9 Août 2017

Kenya: Le pays va-t-il replonger dans la violence ?

Photo: Jeff Angote/The Nation
Les jeunes barricadent la rue Juja à Mathare, le 9 août 2017 alors qu'ils manifestent contre les résultats présidentiels.
analyse

L'opposant Raila Odinga affirme que des pirates informatiques ont "manipulé" le système de comptage des voix grâce aux codes d'accès d'un responsable informatique de la Commission électorale assassiné récemment.

La Commission nationale électorale (IEBC) a publié mercredi à la mi-journée les résultats transmis électroniquement par 94,5% des bureaux de vote. Ces résultats créditent Uhuru Kenyatta de 54,36% des suffrages, contre 44,77% pour Raila Odinga. La Commission a également affirmé qu'elle apporterait les preuves qu'il n'y a pas eu de fraudes.

Son président, Wafula Chebukati, a qualifié l'élection de "libre et juste" et souligné que les résultats publiés en ligne, sur la base de transmissions électroniques depuis les bureaux de vote, ne sont pas "définitifs". L'organisme dont il a la charge va rassembler les copies originales des procès-verbaux de chacun des bureaux de vote avant de se prononcer.

Un processus qui pourrait prendre plusieurs jours selon Carole Agengo. Elle a été membre de la Commission d'enquête sur les violences post-électorales de 2007 et 2008 au Kenya : "Le président de la Commission électorale a dit que la Commission allait commencer les investigations pour s'assurer que ce que vient de dire Raila Odinga est vrai ou non.

Mais pour le moment, il dit qu'ils vont passer à une autre étape de vérification de formulaires au niveau national (...). Je crois que ça va contribuer à adoucir la tension qu'on est en train de ressentir."

Les Kenyans ne veulent pas voir les violences se répéter

Ce n'est pas la première fois que Raila Odinga conteste les résultats d'une élection présidentielle. On se rappelle qu'en 2007, l'opposant avait dénoncé la réélection du président de l'époque, Mwai Kibaki. Cette attitude avait conduit à deux mois de violences politico-ethniques et de répression militaire. Bilan : plus de 1.000 morts et au moins 600.000 déplacés.

Carole Agengo estime que la menace est réelle mais elle reste optimiste : "On a vraiment peur, il y a beaucoup de tensions. Il y a quelques minutes, mon fils est sorti de la maison pour aller acheter quelques provisions et il n'y a presque personne dans les rues.

Mais je crois que maintenant, on est plus conscient. Je ne pense pas qu'on va arriver à l'endroit où l'on était en 2007 et 2008. Mais, il y aura quand même quelques violences."

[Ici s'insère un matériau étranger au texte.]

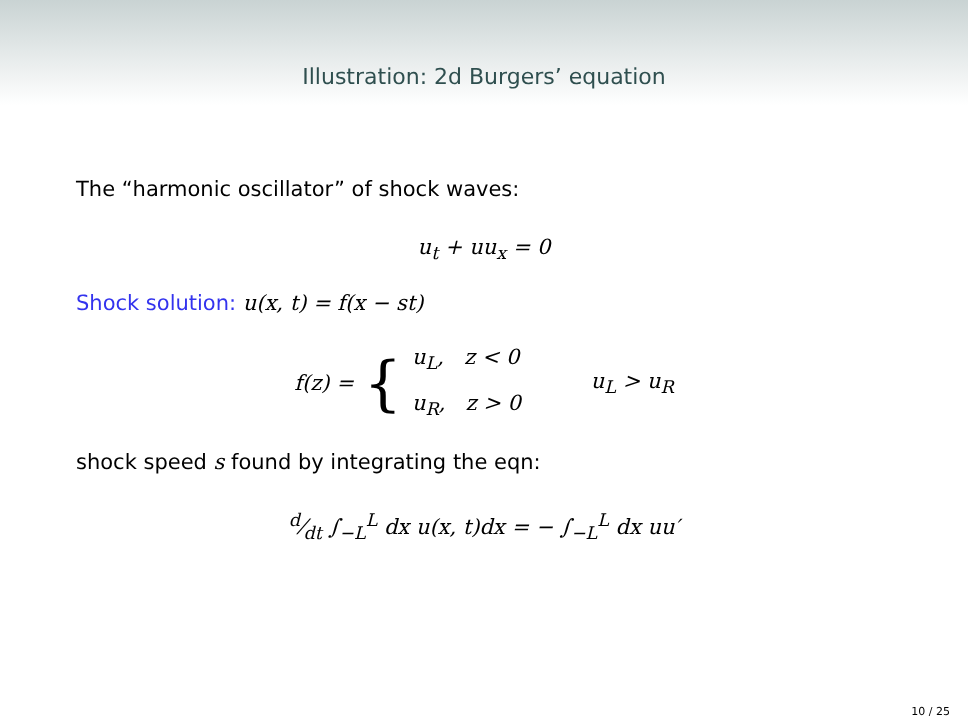Illustration: 2d Burgers’ equation
The “harmonic oscillator” of shock waves:
u<sub>t</sub> + uu<sub>x</sub> = 0
Shock solution: u(x, t) = f(x − st)
f(z) = { u<sub>L</sub>, z < 0
u<sub>R</sub>, z > 0 u<sub>L</sub> > u<sub>R</sub>
shock speed s found by integrating the eqn:
d⁄dt ∫<sub>−L</sub><sup>L</sup> dx u(x, t)dx = − ∫<sub>−L</sub><sup>L</sup> dx uu′
10 / 25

Thierry Virculon, chercheur à l'International Crisis Group ne croit pas non plus à une généralisation de la violence au Kenya. Selon lui, le contexte n'est plus le même : "Raila Odinga prendrait un gros risque à appeler à des contestations du scrutin dans la rue si ces accusations de fraudes n'étaient pas soutenus par des observateurs impartiaux", explique le chercheur.

En 2013, Raila Odinga avait dénoncé des fraudes après la victoire, dès le premier tour, du président Uhuru Kenyatta, sans que cela ne débouche pour autant sur des violences. Saisie, la Cour suprême avait tout de même validé les résultats.

Ce mercredi, des partisans de Raila Odinga ont érigé des barricades et mis le feu à des pneus à Kisumu, dans l'ouest du pays. Une localité considérée comme le bastion de l'opposition. Pour de nombreux observateurs, les opérations de vote se sont déroulées sans grand incidents dans la plupart des 41.000 bureaux.

Et, contrairement aux quatre dernières années, le système d'identification biométrique des électeurs aurait bien fonctionné. Mais certains déplorent aussi le caractère ethnique du scrutin présidentiel. Les électeurs avaient le choix entre Uhuru Kenyatta issue de la communauté kikuyu et Raila Odinga, un Luo.